Page 38 of Clashing Moon

“Birthday cards,” I managed, my voice breaking. “They came every year, but he kept them from me. They were all unopened.”

“Why would he keep them?” Rafferty muttered under his breath.

“He tied them up with that ribbon and put them in this box. I can’t understand it.”

I handed him the card in my hand. “This is the last one. It explains why she left.” I found the one she’d sent on my seventeenth birthday and handed it to him. “But read this one first. It explains why she married the bastard in the first place. He’s a predator. She was only sixteen.”

He sat beside me and opened the card she’d sent on my seventeenth birthday, then read the last one. His expression changed from sadness to anger, his neck flushing red. Then he raised his gaze to mine. “No one looked after her. They should have protected her from him. She was sixteen. My God.” He rubbed his cheeks as if he wanted to wake a muscle. “And thenhe pushed her down the stairs. Her addiction was because of him.”

“I know,” I whispered. “I know.” I started to cry again.

Rafferty pulled me onto his lap and held me, his chin placed atop my head. Despite my grief, I could practically hear his mind sorting over what he’d just learned. “Do you want to try to reach her? We can try calling the number she wrote down. Just to see if anyone answers?”

“I don’t know if I’m ready.” I needed time to process everything and to come to terms with the facts. In addition, I needed to prepare myself. She might not still be alive. “If she’s moved or changed her number or…whatever…I don’t know if I can face the disappointment.”

He stroked my hair. “Whatever you want, baby. Whenever you want, this is nearly impossible to take in.”

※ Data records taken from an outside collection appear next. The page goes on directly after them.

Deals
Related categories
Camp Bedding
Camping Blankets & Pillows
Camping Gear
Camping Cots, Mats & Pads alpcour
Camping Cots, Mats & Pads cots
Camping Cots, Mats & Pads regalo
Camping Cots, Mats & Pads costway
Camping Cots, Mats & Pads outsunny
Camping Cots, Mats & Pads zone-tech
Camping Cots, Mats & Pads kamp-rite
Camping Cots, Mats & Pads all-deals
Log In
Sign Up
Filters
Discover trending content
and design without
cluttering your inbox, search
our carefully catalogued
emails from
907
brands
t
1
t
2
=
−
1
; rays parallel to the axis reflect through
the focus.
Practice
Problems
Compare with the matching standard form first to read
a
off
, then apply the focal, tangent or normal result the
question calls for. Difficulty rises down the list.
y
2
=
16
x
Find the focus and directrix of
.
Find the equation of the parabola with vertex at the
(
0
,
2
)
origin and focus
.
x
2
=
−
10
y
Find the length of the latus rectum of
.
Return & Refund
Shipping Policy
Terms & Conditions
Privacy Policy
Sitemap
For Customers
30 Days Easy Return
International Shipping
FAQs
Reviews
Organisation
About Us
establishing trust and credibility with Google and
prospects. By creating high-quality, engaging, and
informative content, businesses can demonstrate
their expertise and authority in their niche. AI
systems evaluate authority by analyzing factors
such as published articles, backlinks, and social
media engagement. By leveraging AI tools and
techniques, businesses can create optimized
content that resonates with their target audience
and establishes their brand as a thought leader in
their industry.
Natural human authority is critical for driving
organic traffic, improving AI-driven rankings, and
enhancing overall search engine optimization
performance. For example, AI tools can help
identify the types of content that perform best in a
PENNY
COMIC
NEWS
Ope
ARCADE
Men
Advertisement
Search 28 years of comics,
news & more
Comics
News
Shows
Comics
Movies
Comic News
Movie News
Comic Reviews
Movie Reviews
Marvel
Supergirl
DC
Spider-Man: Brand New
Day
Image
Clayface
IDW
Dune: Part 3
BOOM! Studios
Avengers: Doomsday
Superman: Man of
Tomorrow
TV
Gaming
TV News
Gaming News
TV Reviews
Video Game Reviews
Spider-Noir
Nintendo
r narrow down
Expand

“There’s more stuff in there,” I said. “In the box. Will you help me look?”

“Yes, let’s do it together.”

Together. Rafferty was here for me. No matter what I found inside.

10

RAFFERTY

Arabella crawled out of my lap and knelt near the box. First, we found several articles from the now-defunct local paper.The Bluefern Starhad closed about ten years previous, unable to compete with the digital world. But before that, the paper had covered all local events.

Arabella held one of the articles aloft. “This is about a production ofOur Townat the high school. My mother’s in it. She played Emily.” She thrust it toward me. “Sally Nixon. That’s her on stage.”

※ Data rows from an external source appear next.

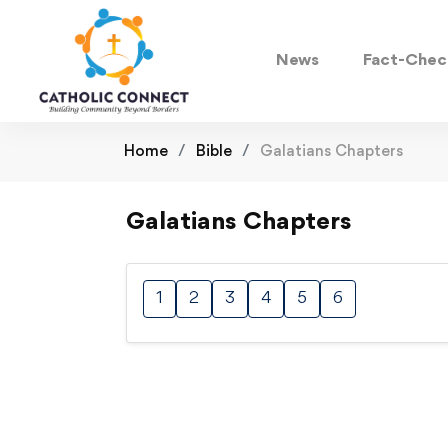
News
Fact-Chec
Home
Bible
Galatians Chapters
Galatians Chapters
1
2
3
4
5
6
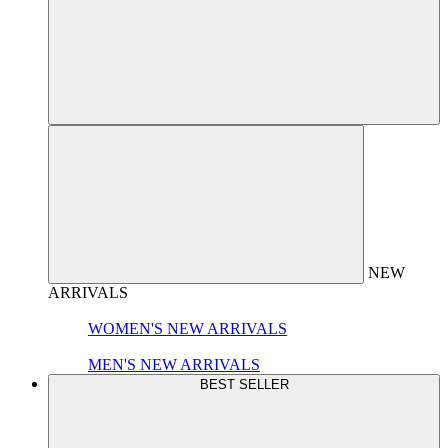
NEW
ARRIVALS
WOMEN'S NEW ARRIVALS
MEN'S NEW ARRIVALS
BEST SELLER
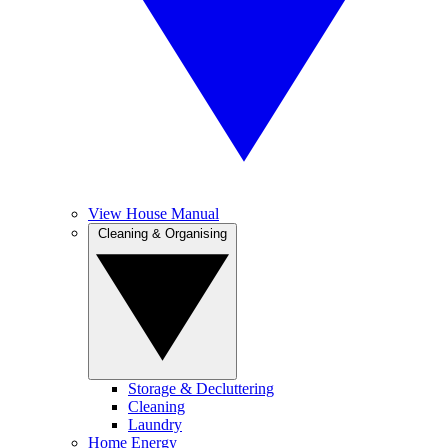
View House Manual
Cleaning & Organising
Storage & Decluttering
Cleaning
Laundry
Home Energy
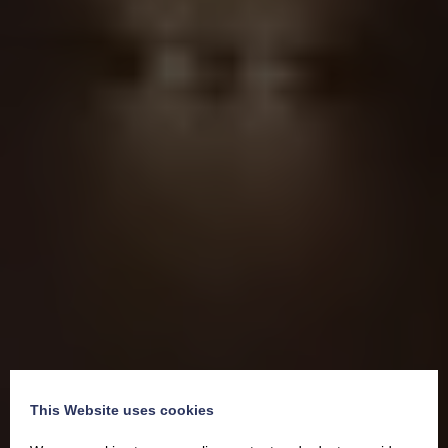
This Website uses cookies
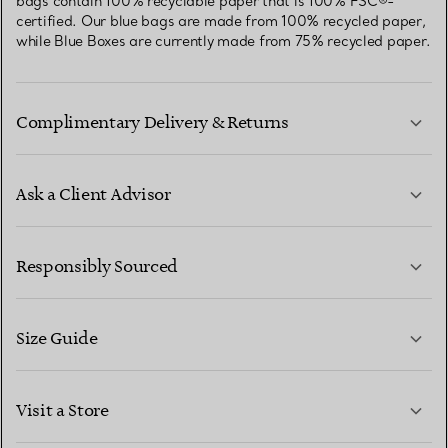
bags contain 100% recyclable paper that is 100% FSC®-
certified. Our blue bags are made from 100% recycled paper,
while Blue Boxes are currently made from 75% recycled paper.
Complimentary Delivery & Returns
Ask a Client Advisor
LEARN MORE
Responsibly Sourced
Size Guide
CONTACT US
LEARN MORE
Visit a Store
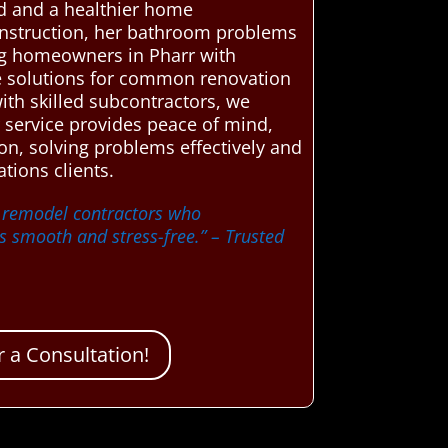
nd and a healthier home
onstruction, her bathroom problems
ing homeowners in Pharr with
le solutions for common renovation
ith skilled subcontractors, we
 service provides peace of mind,
on, solving problems effectively and
tions clients.
m remodel contractors who
s smooth and stress-free.”
– Trusted
 a Consultation!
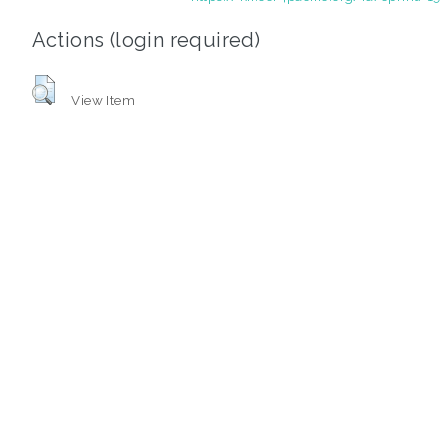
Actions (login required)
View Item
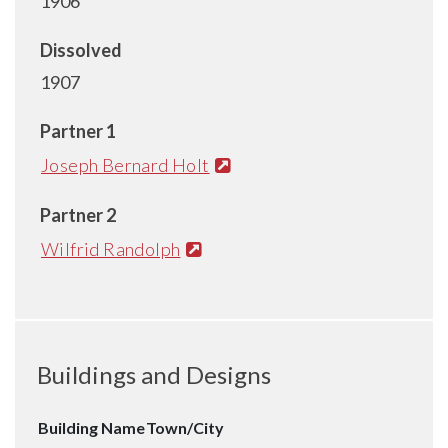
1906
Dissolved
1907
Partner 1
Joseph Bernard Holt
Partner 2
Wilfrid Randolph
Buildings and Designs
Building Name
Town/City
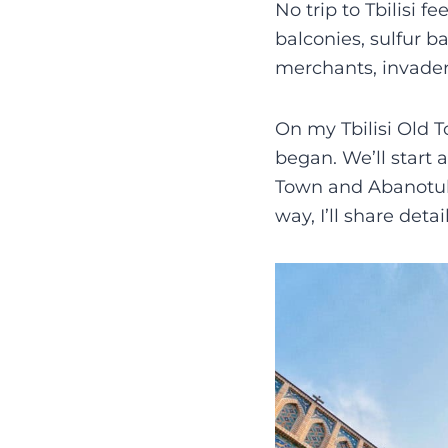
No trip to Tbilisi f
balconies, sulfur b
merchants, invaders
On my Tbilisi Old T
began. We’ll start
Town and Abanotuban
way, I’ll share det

I looked down at the article. Indeed, the photograph was of a young woman with dark hair and big eyes wearing a costume reflecting the early 20thcentury—a woman who looked remarkably like Arabella. The writer of the article was complimentary of the cast but especially of Sally Nixon, who played Emily Webb.

I read it out loud. “Miss Sally Nixon, who played Emily Webb, was remarkably good, bringing this crusty old writer to tears several times during the play. We have a little star right here in Bluefern. I’m sure I’m not alone in wishing this young woman good luck when she graduates in the spring and goes to the University of Montana to study theater.”

“I had no idea she wanted to be an actress or that she was the star of high school plays.” Arabella took the article from my hand, clearly reading it again.

We dug through the rest of the box. There were report cards and several essays written by a young Sally, with A-plus marks on the top of the page. Journals from various ages with the same neat handwriting dated back to the mid-80s. I scanned the first page of one but quickly discarded it, feeling as though I was spying on a teenage girl. Of what I read, it was a typical diary of a teenager, talking about friends and a boy she liked but was too shy to even say hello to.

Next, Arabella pulled out a yearbook. “Look at this.”

My mother had yearbooks from high school as well, but she was older than Arabella’s mother by four years, so they were not the same ones I was looking at now. How strange, though, that Mama and Sally Nixon had endured the same fate—getting pregnant and marrying right out of school, giving up their college dreams in exchange for living with a monster.

“Have you ever asked my mother about Sally? She might have known her.”

“No. I did what my father wanted me to—act as if Sally Nixon never existed.”

My chest tightened, thinking about Sally and the abuse she must have endured while married to Collins. Robbing a woman of her child was perhaps the greatest cruelty one human could do to another.

“What a horrible man he was,” Arabella said simply.

We opened one of the yearbooks and quickly found Sally’s senior year photograph, as well as photos of her from several more school plays.

“She’s only fifty,” Arabella said. “Unless she went back to drugs, it’s very likely she’s still alive.”

“Agreed.” I wanted to pick up the phone and call immediately, but knew it was not my choice to make.

“Why did my father keep all this stuff? Was he going to share it with me at some point and then changed his mind?”